Mistletoe extract Fraxini inhibits the proliferation of liver cancer by down-regulating c-Myc expression.

Sci Rep 2019 04 23;9(1):6428. Epub 2019 Apr 23.

Department of Medicine, Case Western Reserve University & University Hospitals, Cleveland, Ohio, USA.

Mistletoe (Viscum album) is a type of parasitic plant reported to have anticancer activity including in hepatocellular carcinoma (HCC). However, the mechanism of mistletoe's anticancer activity, and its effectiveness in treating HCC are not fully understood. We report here that mistletoe extracts, including Fraxini (grown on ash trees) and Iscador Q and M (grown on oak and maple trees), exert strong antiproliferative activity in Hep3B cells, with median inhibitory concentrations (IC) of 0.5 µg/mL, 7.49 µg/mL, and 7.51 µg/mL, respectively. Results of Reversed Phase Proteomic Array analysis (RPPA) suggests that Fraxini substantially down-regulates c-Myc expression in Hep3B cells.

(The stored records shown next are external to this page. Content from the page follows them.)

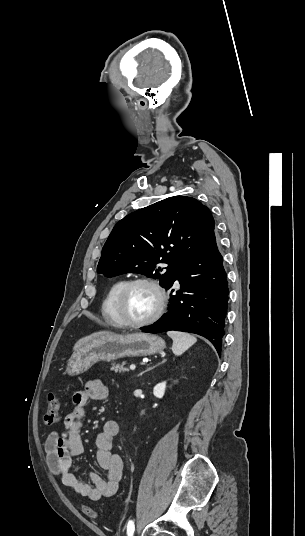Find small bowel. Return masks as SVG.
Returning a JSON list of instances; mask_svg holds the SVG:
<instances>
[{"mask_svg":"<svg viewBox=\"0 0 305 536\" xmlns=\"http://www.w3.org/2000/svg\"><path fill=\"white\" fill-rule=\"evenodd\" d=\"M109 397L107 385L97 379L88 381L82 390L74 393L72 406L64 416L63 430L51 432L44 444L46 463L53 475L60 477L64 486L91 501L114 496L122 479L123 459L114 452V438L119 430L117 422L106 421L96 437L97 463L106 472L105 478L90 473V483H82L69 472V468L72 458L83 453L80 430L86 404L91 400H107Z\"/></svg>","mask_w":305,"mask_h":536,"instance_id":"obj_1","label":"small bowel"}]
</instances>
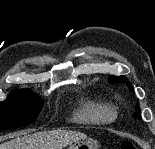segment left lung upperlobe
Masks as SVG:
<instances>
[{"label": "left lung upper lobe", "instance_id": "5c2ea615", "mask_svg": "<svg viewBox=\"0 0 155 149\" xmlns=\"http://www.w3.org/2000/svg\"><path fill=\"white\" fill-rule=\"evenodd\" d=\"M109 82L111 83H126L129 87V89L134 92L133 87L131 86V84L129 83L128 79L125 76H110L109 78ZM136 112L133 113V117L135 119H141V115H140V108H139V104H136V108H135Z\"/></svg>", "mask_w": 155, "mask_h": 149}]
</instances>
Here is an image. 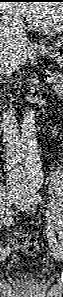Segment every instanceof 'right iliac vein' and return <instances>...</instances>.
Returning <instances> with one entry per match:
<instances>
[{
  "label": "right iliac vein",
  "mask_w": 63,
  "mask_h": 297,
  "mask_svg": "<svg viewBox=\"0 0 63 297\" xmlns=\"http://www.w3.org/2000/svg\"><path fill=\"white\" fill-rule=\"evenodd\" d=\"M14 199V196L11 198V200H13ZM9 254V252L8 251H1V253H0V260H5L6 259V256Z\"/></svg>",
  "instance_id": "1"
}]
</instances>
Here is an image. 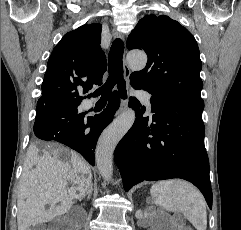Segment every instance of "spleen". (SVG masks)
I'll return each mask as SVG.
<instances>
[{
  "label": "spleen",
  "mask_w": 241,
  "mask_h": 230,
  "mask_svg": "<svg viewBox=\"0 0 241 230\" xmlns=\"http://www.w3.org/2000/svg\"><path fill=\"white\" fill-rule=\"evenodd\" d=\"M150 193L154 203L172 212H181L197 230H206L207 212L202 194L190 183L168 180L155 183Z\"/></svg>",
  "instance_id": "obj_1"
}]
</instances>
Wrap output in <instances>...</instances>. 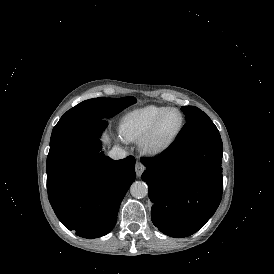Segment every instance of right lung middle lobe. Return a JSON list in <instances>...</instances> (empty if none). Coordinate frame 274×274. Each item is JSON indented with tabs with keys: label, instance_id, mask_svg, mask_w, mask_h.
I'll use <instances>...</instances> for the list:
<instances>
[{
	"label": "right lung middle lobe",
	"instance_id": "right-lung-middle-lobe-1",
	"mask_svg": "<svg viewBox=\"0 0 274 274\" xmlns=\"http://www.w3.org/2000/svg\"><path fill=\"white\" fill-rule=\"evenodd\" d=\"M134 103H136L134 97L117 99L99 97L81 102L68 110L56 124L52 131L50 146L93 121L113 117Z\"/></svg>",
	"mask_w": 274,
	"mask_h": 274
}]
</instances>
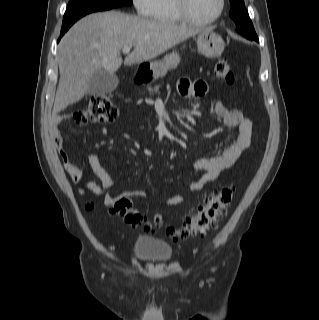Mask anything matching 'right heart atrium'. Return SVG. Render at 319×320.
<instances>
[{
	"instance_id": "obj_1",
	"label": "right heart atrium",
	"mask_w": 319,
	"mask_h": 320,
	"mask_svg": "<svg viewBox=\"0 0 319 320\" xmlns=\"http://www.w3.org/2000/svg\"><path fill=\"white\" fill-rule=\"evenodd\" d=\"M136 11L143 16H152L157 0H132Z\"/></svg>"
}]
</instances>
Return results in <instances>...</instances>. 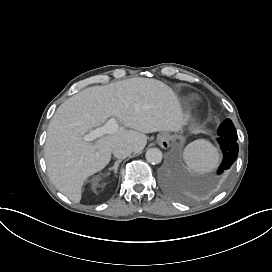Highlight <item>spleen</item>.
Listing matches in <instances>:
<instances>
[{
  "label": "spleen",
  "mask_w": 272,
  "mask_h": 272,
  "mask_svg": "<svg viewBox=\"0 0 272 272\" xmlns=\"http://www.w3.org/2000/svg\"><path fill=\"white\" fill-rule=\"evenodd\" d=\"M184 153L186 162L196 171H209L218 161L215 148L200 140L190 144Z\"/></svg>",
  "instance_id": "obj_1"
}]
</instances>
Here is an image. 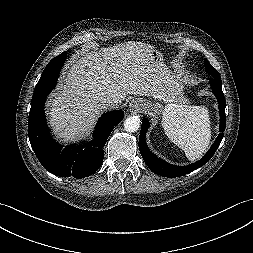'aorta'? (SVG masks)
Masks as SVG:
<instances>
[{
    "label": "aorta",
    "instance_id": "obj_1",
    "mask_svg": "<svg viewBox=\"0 0 253 253\" xmlns=\"http://www.w3.org/2000/svg\"><path fill=\"white\" fill-rule=\"evenodd\" d=\"M124 128L127 132H136L140 128V119L136 116L128 117L124 121Z\"/></svg>",
    "mask_w": 253,
    "mask_h": 253
}]
</instances>
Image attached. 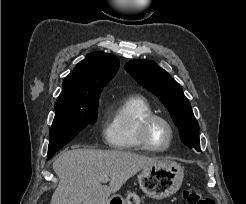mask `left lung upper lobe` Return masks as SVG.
<instances>
[{"label": "left lung upper lobe", "instance_id": "1", "mask_svg": "<svg viewBox=\"0 0 246 204\" xmlns=\"http://www.w3.org/2000/svg\"><path fill=\"white\" fill-rule=\"evenodd\" d=\"M124 68L140 85L155 94L165 105L179 129L181 141L200 152L199 125L180 84L153 61L131 60Z\"/></svg>", "mask_w": 246, "mask_h": 204}]
</instances>
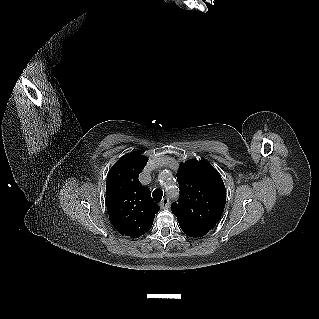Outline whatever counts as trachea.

Fraxini-induced growth inhibition (at a concentration of 1.25 μg/ml) was less pronounced in c-Myc knockdown Hep3B cells than in control cells. Furthermore, in the Hep3B xenograft model, Fraxini-treated (8 mg/kg body weight) mice had significantly smaller tumors (34.6 ± 11.9 mm) than control mice (161.6 ± 79.4 mm, p < 0.036). Similarly, c-Myc protein expression was reduced in Fraxini treated Hep3B cell xenografts compared to that of control mice. The reduction of c-Myc protein levels in vitro Hep3B cells appears to be mediated by the ubiquitin-proteasome system. Our results suggest the importance of c-Myc in Fraxini's antiproliferative activity, which warrants further investigation.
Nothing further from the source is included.